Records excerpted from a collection
+ + + + +

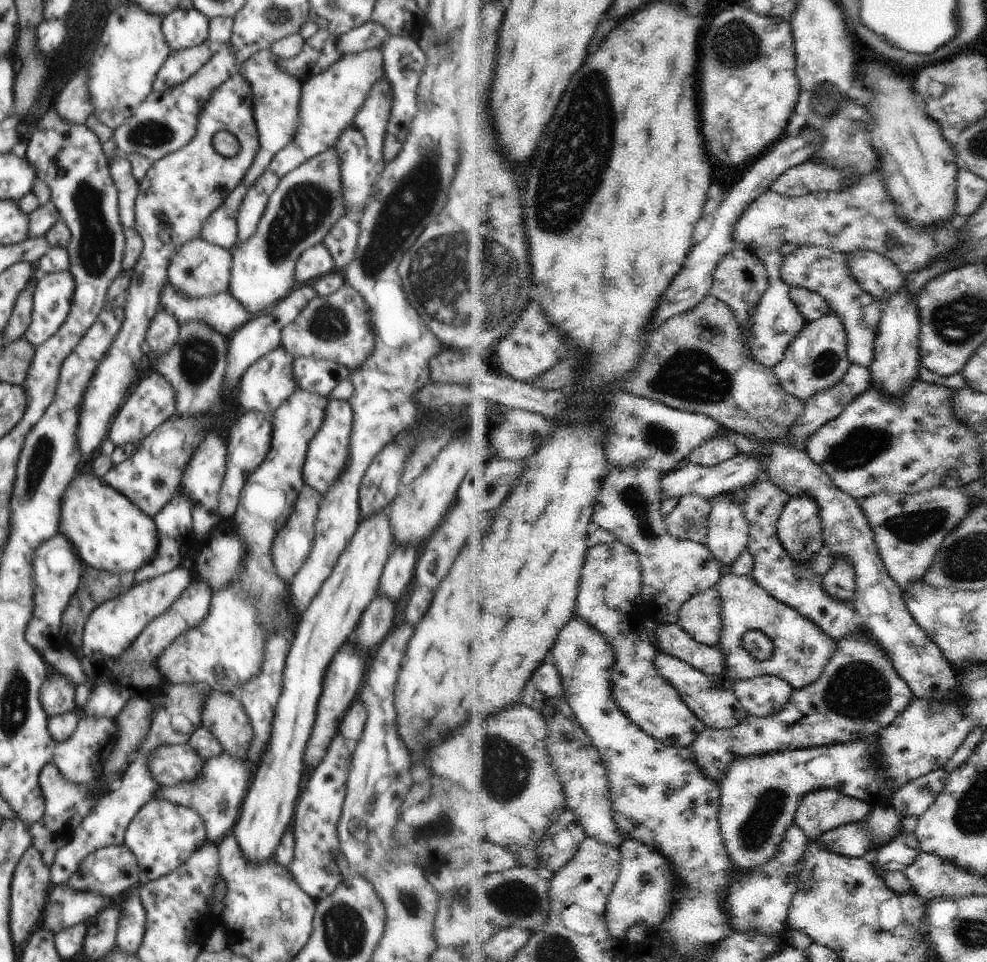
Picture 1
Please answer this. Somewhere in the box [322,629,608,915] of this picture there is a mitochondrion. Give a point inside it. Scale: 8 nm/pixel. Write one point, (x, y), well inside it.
(506, 772)

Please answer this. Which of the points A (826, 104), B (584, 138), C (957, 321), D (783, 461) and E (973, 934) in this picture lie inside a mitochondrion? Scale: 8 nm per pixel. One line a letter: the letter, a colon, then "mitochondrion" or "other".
A: mitochondrion
B: mitochondrion
C: mitochondrion
D: other
E: mitochondrion

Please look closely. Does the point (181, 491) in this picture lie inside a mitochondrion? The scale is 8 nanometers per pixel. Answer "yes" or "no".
no

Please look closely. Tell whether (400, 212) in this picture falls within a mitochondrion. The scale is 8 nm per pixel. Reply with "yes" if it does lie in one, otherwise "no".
yes

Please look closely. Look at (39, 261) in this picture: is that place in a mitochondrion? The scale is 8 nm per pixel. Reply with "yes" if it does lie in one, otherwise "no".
no

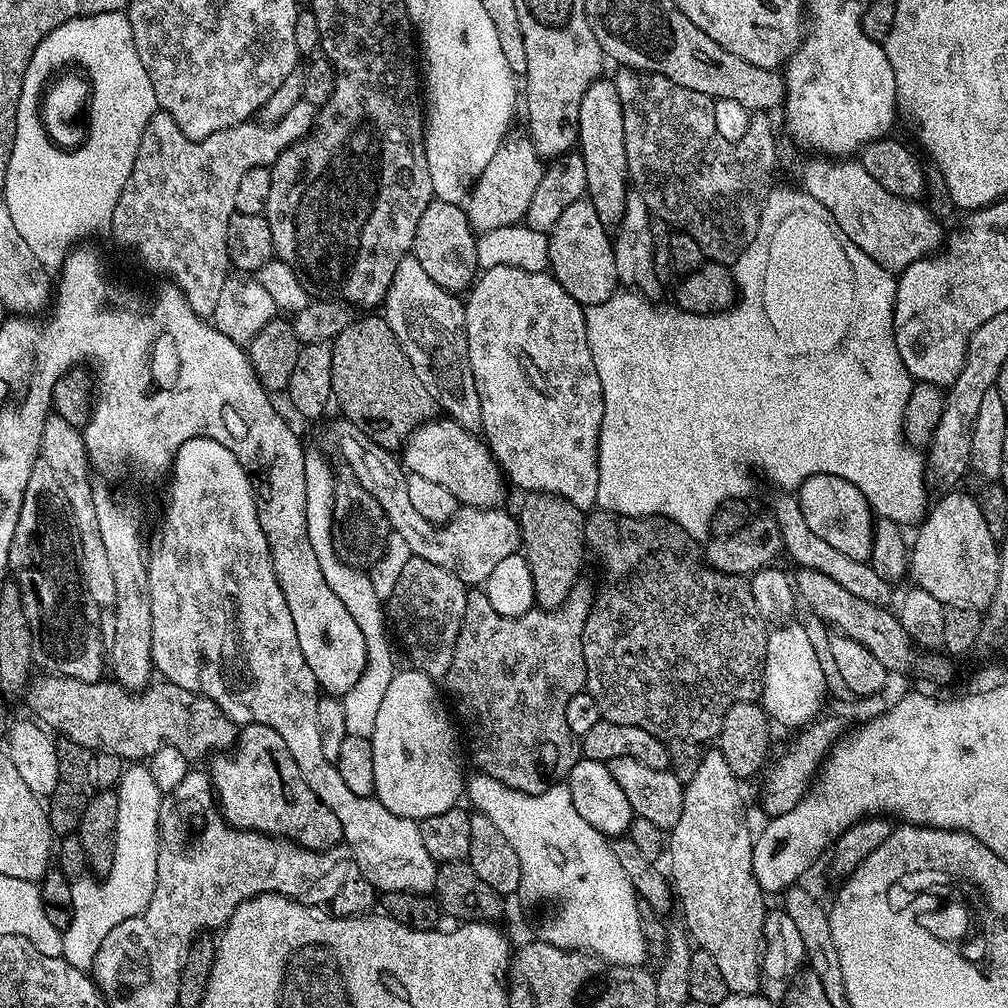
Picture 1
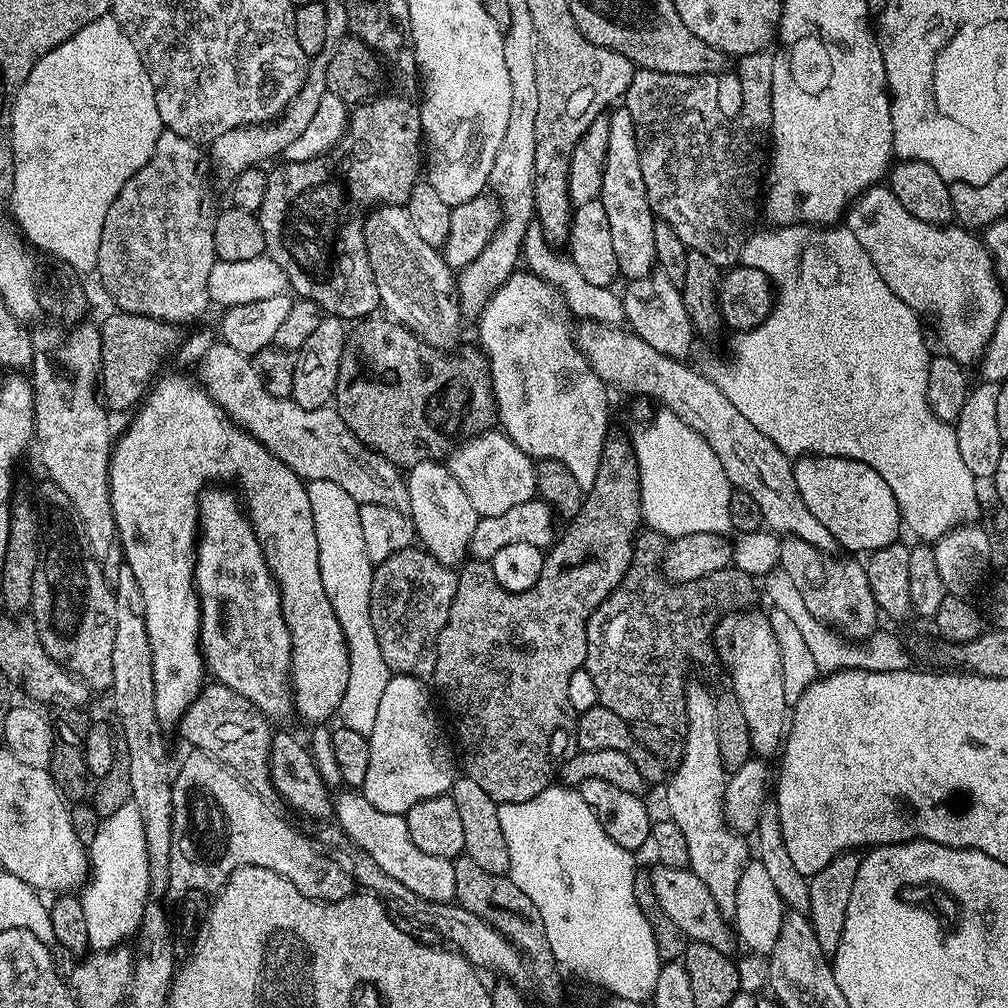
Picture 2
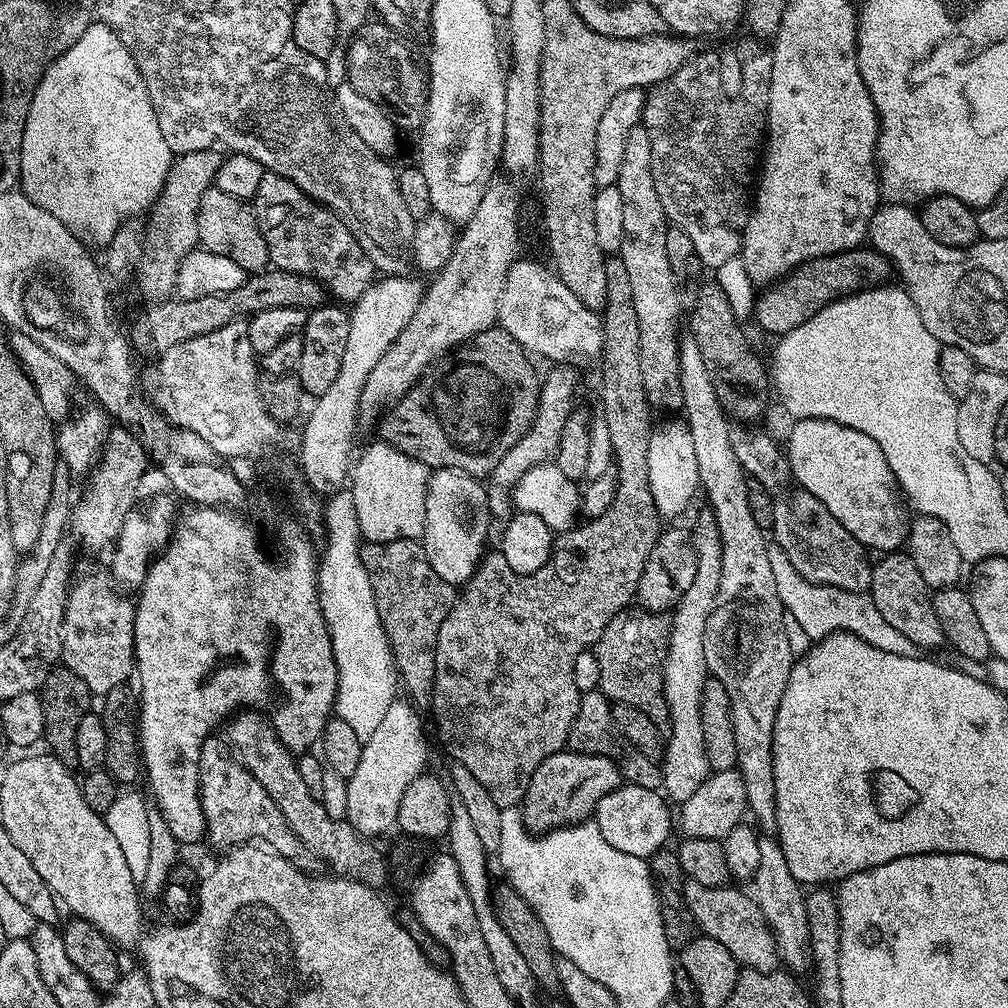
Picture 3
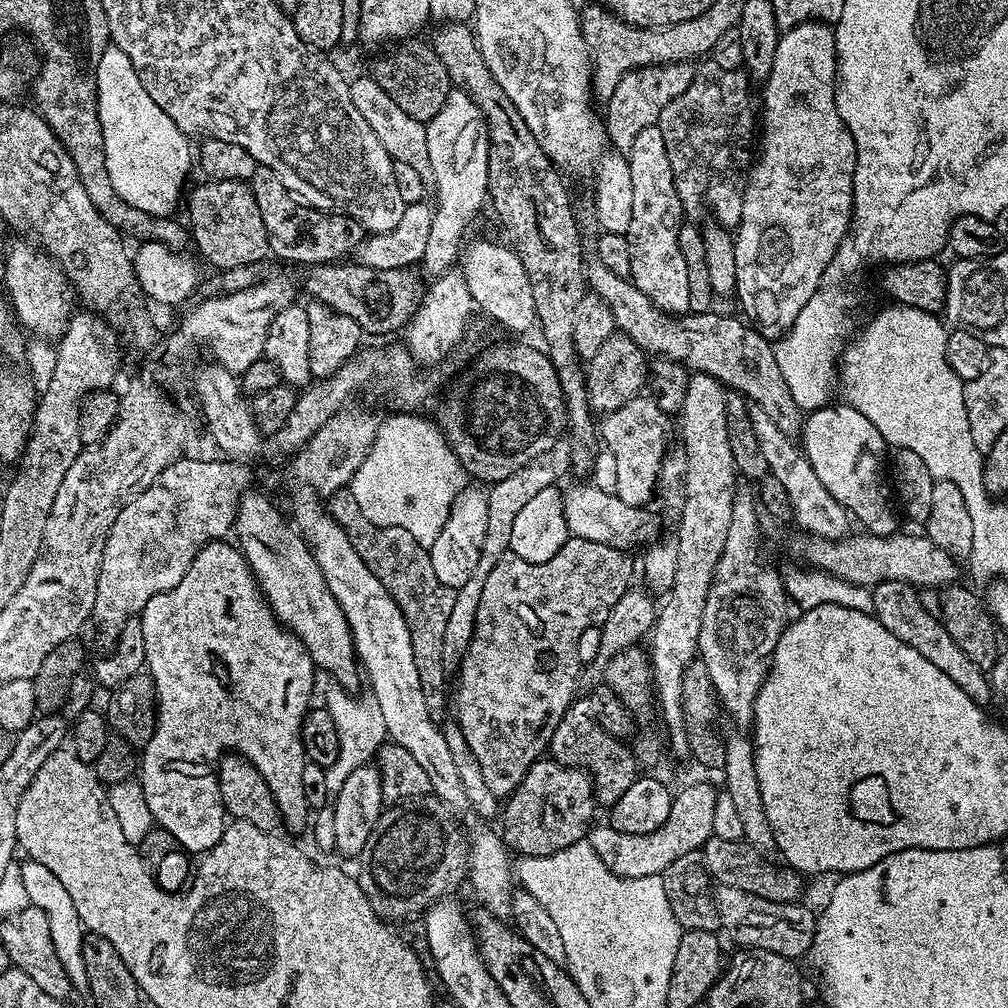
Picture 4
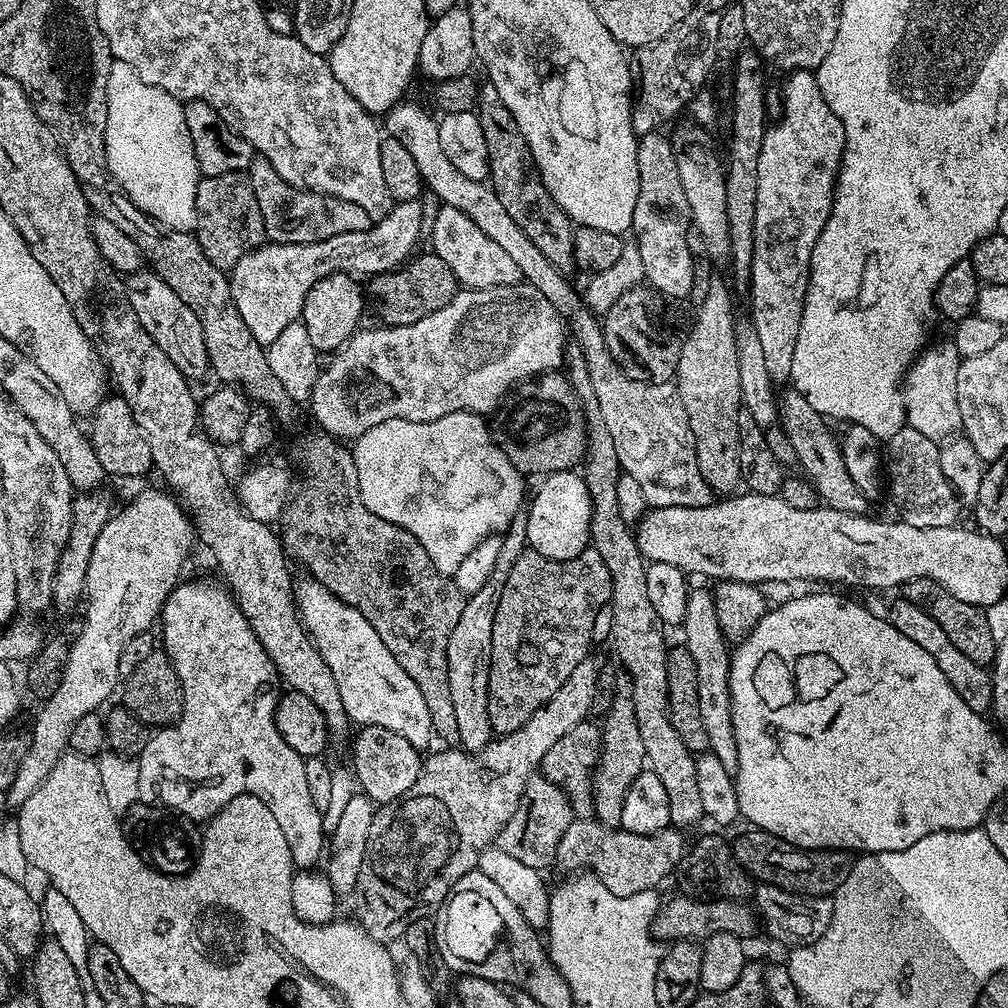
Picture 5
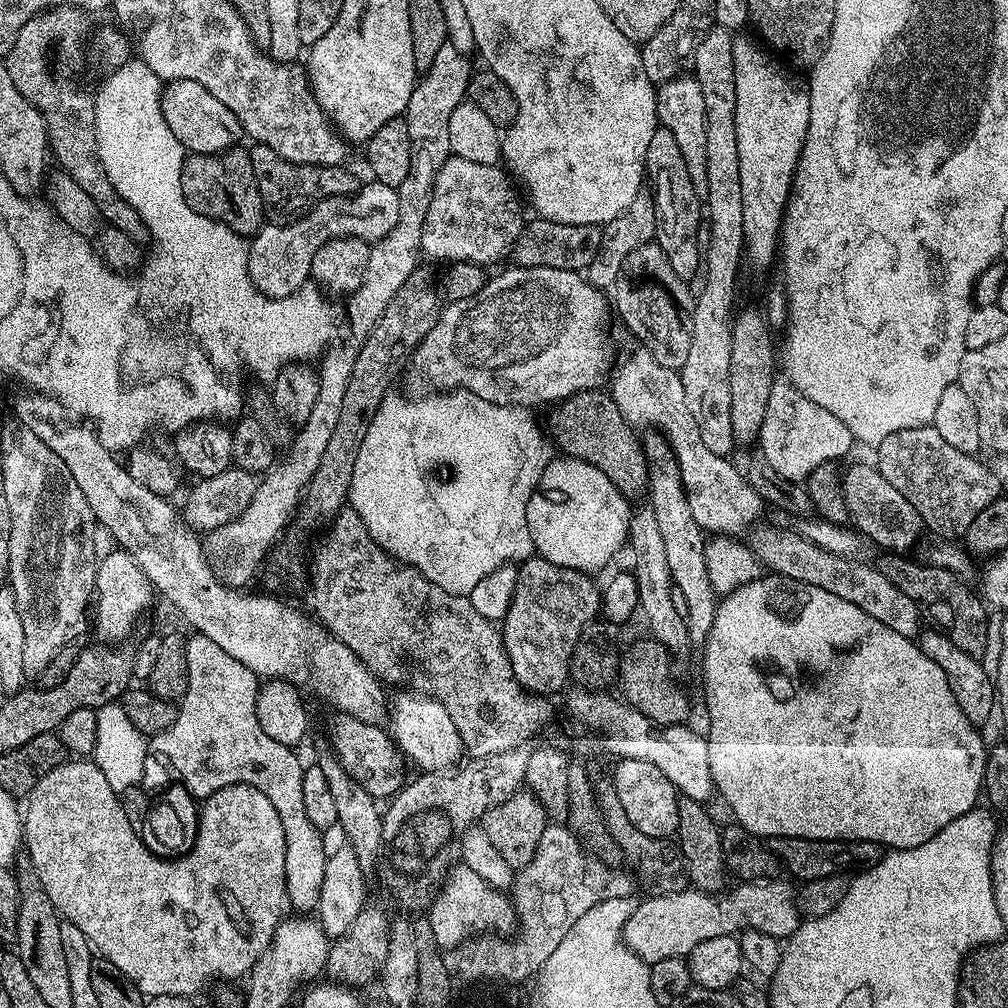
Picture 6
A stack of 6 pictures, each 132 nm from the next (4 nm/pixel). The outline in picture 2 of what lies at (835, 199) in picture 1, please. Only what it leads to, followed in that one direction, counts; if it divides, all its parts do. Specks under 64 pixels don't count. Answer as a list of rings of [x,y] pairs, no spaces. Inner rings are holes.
[[[886,186],[868,188],[852,201],[846,227],[870,254],[882,282],[921,317],[932,316],[946,355],[965,366],[975,365],[1006,307],[1005,289],[981,237],[963,226],[941,226],[914,218]]]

+ + + + +

WORK TO BE COMPLETED: Please transcribe every entry exactly as written, leaving the pictures out.

RESPONSE AREA:
Picture 1
Please answer this. Somewhere in the box [322,629,608,915] of this picture there is a mitochondrion. Give a point inside it. Scale: 8 nm/pixel. Write one point, (x, y), well inside it.
(506, 772)

Please answer this. Which of the points A (826, 104), B (584, 138), C (957, 321), D (783, 461) and E (973, 934) in this picture lie inside a mitochondrion? Scale: 8 nm per pixel. One line a letter: the letter, a colon, then "mitochondrion" or "other".
A: mitochondrion
B: mitochondrion
C: mitochondrion
D: other
E: mitochondrion

Please look closely. Does the point (181, 491) in this picture lie inside a mitochondrion? The scale is 8 nanometers per pixel. Answer "yes" or "no".
no

Please look closely. Tell whether (400, 212) in this picture falls within a mitochondrion. The scale is 8 nm per pixel. Reply with "yes" if it does lie in one, otherwise "no".
yes

Please look closely. Look at (39, 261) in this picture: is that place in a mitochondrion? The scale is 8 nm per pixel. Reply with "yes" if it does lie in one, otherwise "no".
no

Picture 1
Picture 2
Picture 3
Picture 4
Picture 5
Picture 6
A stack of 6 pictures, each 132 nm from the next (4 nm/pixel). The outline in picture 2 of what lies at (835, 199) in picture 1, please. Only what it leads to, followed in that one direction, counts; if it divides, all its parts do. Specks under 64 pixels don't count. Answer as a list of rings of [x,y] pairs, no spaces. Inner rings are holes.
[[[886,186],[868,188],[852,201],[846,227],[870,254],[882,282],[921,317],[932,316],[946,355],[965,366],[975,365],[1006,307],[1005,289],[981,237],[963,226],[941,226],[914,218]]]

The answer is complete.